[Opening EXTRACT PROVIDED section]

1969

Bubble Computers

“The Bell Telephone Laboratories have disclosed a new way to build electronic data-processing circuits by manipulating the flow of tiny magnetic ‘bubbles’—actually magnetic domains in the form of microscopic cylinders embedded in thin sheets of ferrite. The bubbles can be moved around with less energy than is needed to switch a transistor and, being only a few wavelengths of light across, they can be packed with a density of a million or more to the square inch. The bubbles can be created, erased and shunted around to perform a variety of functions: logic, memory, switching and counting. Data rates of three million bits per second have been demonstrated.”

The system was made obsolete by faster semiconductor chips with more memory density and efficient flash memory.

1919

Stalking Polio

“In the United States we are becoming increasingly familiar with epidemics of poliomyelitis. Prior to 1907, infantile paralysis was a rare disease in this country. Since then it has prevailed fitfully every summer and autumn. Fundamental knowledge of poliomyelitis may be said to have grown rapidly since Ivar Wickman’s epochal clinical studies published in 1907. We are today in possession of precise information with regard to the nature of the inciting micro-organism, and the manner in which it leaves the infected body within the secretions of the nasopharynx chiefly and gains access to another human being by means of the corresponding mucous membranes, and apparently in no other way.”

[Closing EXTRACT PROVIDED section]
[Opening GIVEN RECORDS section]

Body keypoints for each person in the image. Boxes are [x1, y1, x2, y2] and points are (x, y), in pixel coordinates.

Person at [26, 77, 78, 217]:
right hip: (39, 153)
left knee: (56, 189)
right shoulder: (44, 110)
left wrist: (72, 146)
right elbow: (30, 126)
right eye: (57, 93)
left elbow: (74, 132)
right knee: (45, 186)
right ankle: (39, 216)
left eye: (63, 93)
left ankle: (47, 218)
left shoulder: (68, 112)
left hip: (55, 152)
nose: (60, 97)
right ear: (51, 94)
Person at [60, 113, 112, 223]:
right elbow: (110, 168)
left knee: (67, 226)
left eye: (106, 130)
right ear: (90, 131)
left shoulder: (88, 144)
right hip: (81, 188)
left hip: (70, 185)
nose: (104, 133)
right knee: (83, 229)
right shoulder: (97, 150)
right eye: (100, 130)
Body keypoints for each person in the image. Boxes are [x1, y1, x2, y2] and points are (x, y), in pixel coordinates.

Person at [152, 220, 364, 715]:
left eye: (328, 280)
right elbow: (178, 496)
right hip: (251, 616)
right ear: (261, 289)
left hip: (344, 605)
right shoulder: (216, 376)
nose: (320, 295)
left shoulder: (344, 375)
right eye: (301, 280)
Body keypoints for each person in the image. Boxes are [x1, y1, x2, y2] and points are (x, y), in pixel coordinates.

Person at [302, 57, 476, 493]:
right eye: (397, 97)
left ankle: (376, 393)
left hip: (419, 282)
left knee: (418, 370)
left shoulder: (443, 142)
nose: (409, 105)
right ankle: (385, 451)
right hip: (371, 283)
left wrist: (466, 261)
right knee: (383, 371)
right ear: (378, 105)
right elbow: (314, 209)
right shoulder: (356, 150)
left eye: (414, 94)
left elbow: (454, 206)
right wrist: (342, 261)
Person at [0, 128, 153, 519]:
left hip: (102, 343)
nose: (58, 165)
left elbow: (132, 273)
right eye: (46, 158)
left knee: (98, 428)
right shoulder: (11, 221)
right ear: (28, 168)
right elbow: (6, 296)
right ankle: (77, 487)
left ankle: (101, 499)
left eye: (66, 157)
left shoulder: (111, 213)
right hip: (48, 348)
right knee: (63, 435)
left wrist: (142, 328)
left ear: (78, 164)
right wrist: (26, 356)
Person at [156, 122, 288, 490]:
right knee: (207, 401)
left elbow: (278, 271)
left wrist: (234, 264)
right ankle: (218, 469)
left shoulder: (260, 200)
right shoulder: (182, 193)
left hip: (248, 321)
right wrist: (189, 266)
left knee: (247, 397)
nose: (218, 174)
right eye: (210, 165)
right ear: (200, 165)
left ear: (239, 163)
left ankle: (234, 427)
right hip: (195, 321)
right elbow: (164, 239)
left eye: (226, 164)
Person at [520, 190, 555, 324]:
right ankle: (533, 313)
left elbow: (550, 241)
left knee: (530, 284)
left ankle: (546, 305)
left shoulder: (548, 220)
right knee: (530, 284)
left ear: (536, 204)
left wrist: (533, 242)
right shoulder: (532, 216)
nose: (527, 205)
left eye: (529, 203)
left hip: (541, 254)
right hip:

[Closing GIVEN RECORDS section]

> **TASK INSTRUCTIONS**:
**A)** From the science archive excerpt above, list the functions the text says the magnetic bubbles can perform.
**B)** Please extend the science archive excerpt, picking up right after its final sentence.

> **TASK-BY-TASK RESULTS**:
**A)** logic, memory, switching, counting

**B)**
Less Horse Power

“The postmaster at Madras, India, recently experimented with three autos in the place of horse-drawn vehicles for the conveyance of mail. The experiment was said to be the first of its kind in India and to be so successful that the entire horse service is now to be abolished.”

A Fair Hunt

“In the report of the Departmental Committee which has been considering the protection of wild birds in Great Britain, it is pointed out that a novel danger to bird life has been introduced, in shooting and bombing from aircraft. The Committee recommends that the use of aircraft against wild birds be prohibited.”

1869

Arsenic Eaters

“Men of science who traversed Styria, in Austria, have long reported that there were people in Styria who consumed arsenic. However, this statement was denied by others, who affirmed that the white mineral they ate was nothing but chalk. Prompted by the importance of this subject, the royal medical counsel, Dr. Von Vest, issued a circular to the physicians of Styria, requesting them to communicate their experiences with regard thereto. Seventeen reports were obtained. The district of Hartberg counts not less than forty individuals who indulge in that habit. From the various sorts of arsenic, the white arsenic, or ratsbane, is mostly taken, less so the commercial yellow, and still less the natural red arsenic. The arsenic eaters begin with the dose of the size of a millet, and increase this quantity gradually. These doses are either taken daily, or every other day, or only once or twice a week. In the district of Hartberg the custom prevails to suspend this unwise usage at the time of the new moon.”

The question of whether humans can acquire tolerance to this toxic substance seems to be still open.

In Case of Fire

“Improved shelving provides means whereby valuable stocks of goods, books in public libraries and cabinets, letter cases in post offices, etc., can be readily rescued in case of fire. The accompanying engraving tells the whole story. The shelving is made in sections which can be closed with great rapidity, and run out of a building without moving goods or books. The sections are provided at the bottom with rollers or wheels which rest upon tracks. This improvement merits general consideration.”